Timing. Don’t forget that you’re on a time limit. Some agencies will deliberately set you a short amount of time to see how you work under pressure. Don’t worry if you don’t finish, just make sure you jot down a few ideas that showcase what you would have done had you had time to complete the task. Half a task well done, is infinitely better than a completed task badly written.
Don’t Panic. There is no wrong or right answer. Any writing task is to give your prospective employer an insight into how you think, how you approach the challenge, and to get a sense of your writing style.
Senior Account Executive to Senior Account Director
It hugely depends on who you’re interviewing with, as to at what level you would be asked to do a presentation rather than a writing test. Some of our clients only ever ask candidates to do a writing test regardless of level. Some never ask for anything (but that’s rare) and others will ask for a presentation from as junior as SAE level. It all depends on the priority skills for each agency, but in general being a confident presenter with creative ideas, tactics and gravitas is important in any agency role. You’ll have to present at some point in your career – to existing and potential new clients and even client-side to your senior stakeholders.

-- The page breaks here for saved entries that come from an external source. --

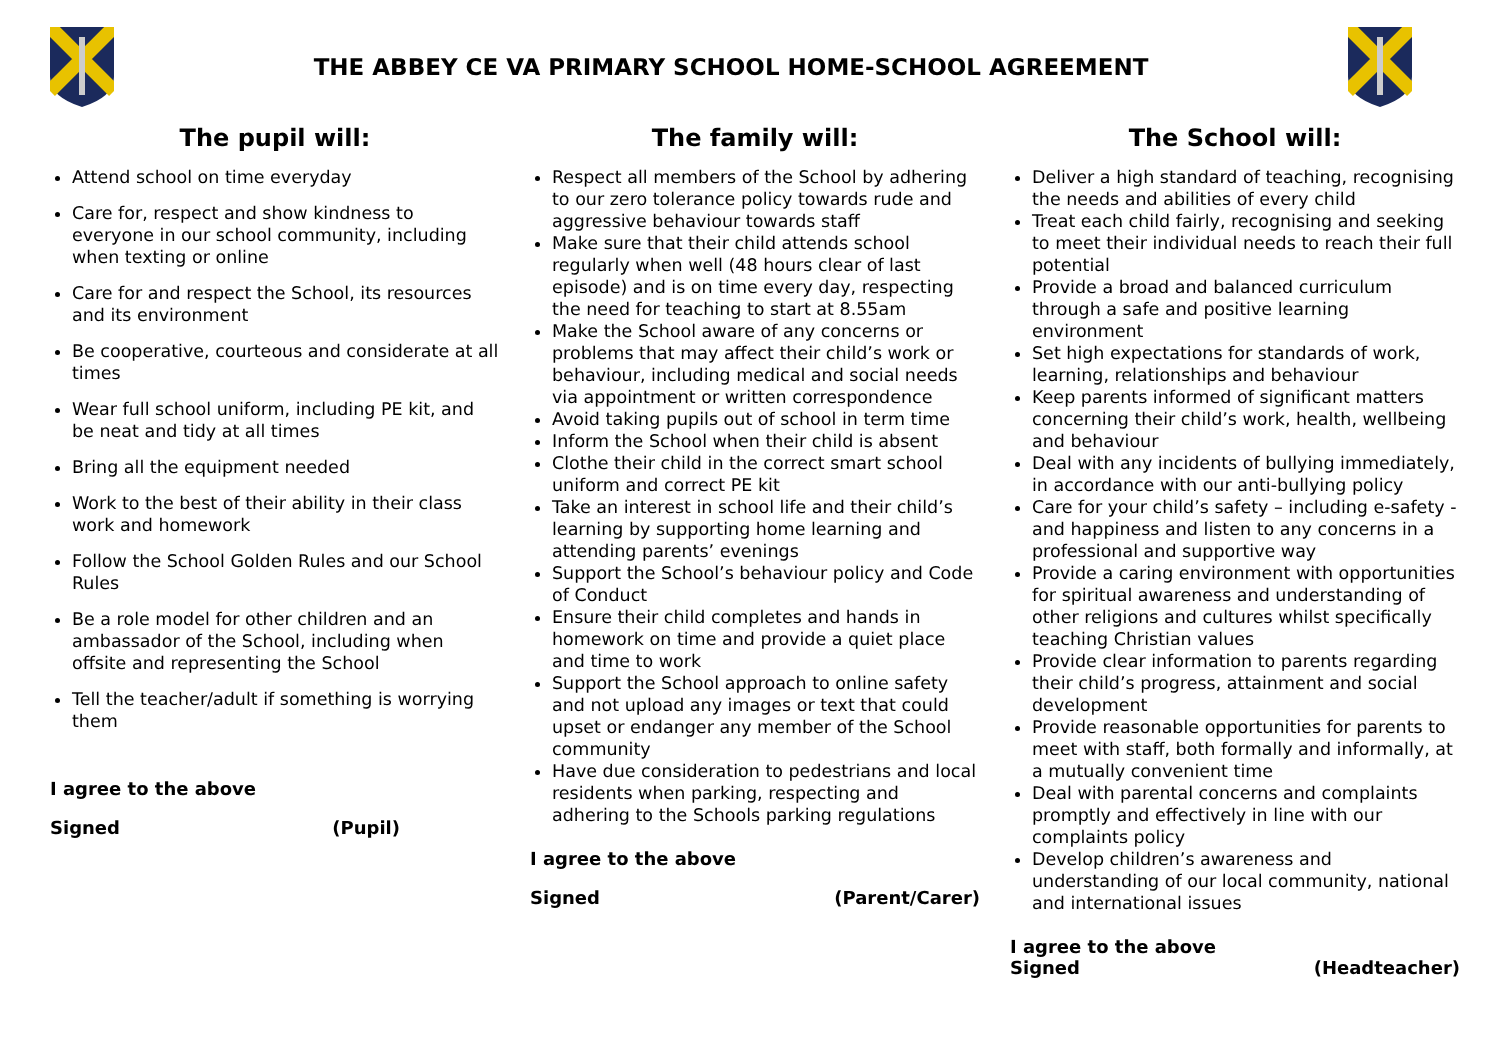THE ABBEY CE VA PRIMARY SCHOOL HOME-SCHOOL AGREEMENT
The pupil will:
Attend school on time everyday
Care for, respect and show kindness to everyone in our school community, including when texting or online
Care for and respect the School, its resources and its environment
Be cooperative, courteous and considerate at all times
Wear full school uniform, including PE kit, and be neat and tidy at all times
Bring all the equipment needed
Work to the best of their ability in their class work and homework
Follow the School Golden Rules and our School Rules
Be a role model for other children and an ambassador of the School, including when offsite and representing the School
Tell the teacher/adult if something is worrying them
I agree to the above
Signed (Pupil)
The family will:
Respect all members of the School by adhering to our zero tolerance policy towards rude and aggressive behaviour towards staff
Make sure that their child attends school regularly when well (48 hours clear of last episode) and is on time every day, respecting the need for teaching to start at 8.55am
Make the School aware of any concerns or problems that may affect their child’s work or behaviour, including medical and social needs via appointment or written correspondence
Avoid taking pupils out of school in term time
Inform the School when their child is absent
Clothe their child in the correct smart school uniform and correct PE kit
Take an interest in school life and their child’s learning by supporting home learning and attending parents’ evenings
Support the School’s behaviour policy and Code of Conduct
Ensure their child completes and hands in homework on time and provide a quiet place and time to work
Support the School approach to online safety and not upload any images or text that could upset or endanger any member of the School community
Have due consideration to pedestrians and local residents when parking, respecting and adhering to the Schools parking regulations
I agree to the above
Signed (Parent/Carer)
The School will:
Deliver a high standard of teaching, recognising the needs and abilities of every child
Treat each child fairly, recognising and seeking to meet their individual needs to reach their full potential
Provide a broad and balanced curriculum through a safe and positive learning environment
Set high expectations for standards of work, learning, relationships and behaviour
Keep parents informed of significant matters concerning their child’s work, health, wellbeing and behaviour
Deal with any incidents of bullying immediately, in accordance with our anti-bullying policy
Care for your child’s safety – including e-safety - and happiness and listen to any concerns in a professional and supportive way
Provide a caring environment with opportunities for spiritual awareness and understanding of other religions and cultures whilst specifically teaching Christian values
Provide clear information to parents regarding their child’s progress, attainment and social development
Provide reasonable opportunities for parents to meet with staff, both formally and informally, at a mutually convenient time
Deal with parental concerns and complaints promptly and effectively in line with our complaints policy
Develop children’s awareness and understanding of our local community, national and international issues
I agree to the above
Signed (Headteacher)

You will usually be given some information on a client (again existing or made up – sometimes you will have to sign an NDA, but I think that can be a bit cheeky as they’re getting ideas for free!) and asked to put together a campaign plan or proposal based on the information provided. More often than not it’s for some kind of launch – whether it be of a new driverless car or the latest kombucha drink. The amount of information you will be given will vary, so it’s usually best to make some presumptions.
Ask Questions. There is absolutely nothing wrong with asking questions about the brief. It’s most likely that they’ll ask you to just make some assumptions rather than giving you specifics, but it can’t hurt to ask about anything you’re not sure about.
Make it look good. This might seem very obvious, but putting some time and effort into the visuals is super important. It shows you care and it’s always obvious when somebody has put more time into the presentation when it looks great. This is your chance to show off your creativity! Essentially, always work on the basis that your presentation should be ‘client ready’.
Add a budget & timeline. You won’t necessarily be required to include this, but we always recommend adding it in. It shows that you’re thinking about the practicality of what you’re proposing and how it would work in the real world.
Don’t be scared to be a bit wild. This is an opportunity to showcase ideas as well as your skills at presenting, so if you’ve got something that’s a bit mad but shows your creativity it’s worth including! Perhaps not as your central idea, but as an additional one.
Practice. Make sure you take some time to remember what you’re going to say and also get somebody else to look over the slides. When you’ve been staring at the same thing for 4 hours it can be quite difficult to spot even the most glaring of errors.
Associate Director +
The skills required for an Associate Director and those more senior tend to move more towards business concerns, resourcing, commercials & team management rather than the general day to day. It’s expected that if you’ve reached this level in your career that you’ve (hopefully) got the PR job down and are starting to take on a more business focused role.
As such, the briefs you are asked to present tend to be slightly different and are often geared towards your way of working and managing, or asking you to solve a specific business problem.
All the tips from before apply, but a couple more for this level of interview task might be useful.
Engage. You will likely be presenting to a small group of people who you will be working closely with, so try to engage them in the presentation. Ask them questions, eek out their opinions and make sure they stay interested.
Gravitas. Anyone at this level must have a sense of gravitas that gives confidence to your potential employer. They need to feel reassured at the prospect of you representing them in the industry and in front of current or prospective clients. This isn’t about being the loudest person in the room, but making sure you’re well researched, quietly confident and not too nervous.
Commercials. Always make sure that you’re showcasing your commercial awareness and thinking of both the bottom line and the bigger picture.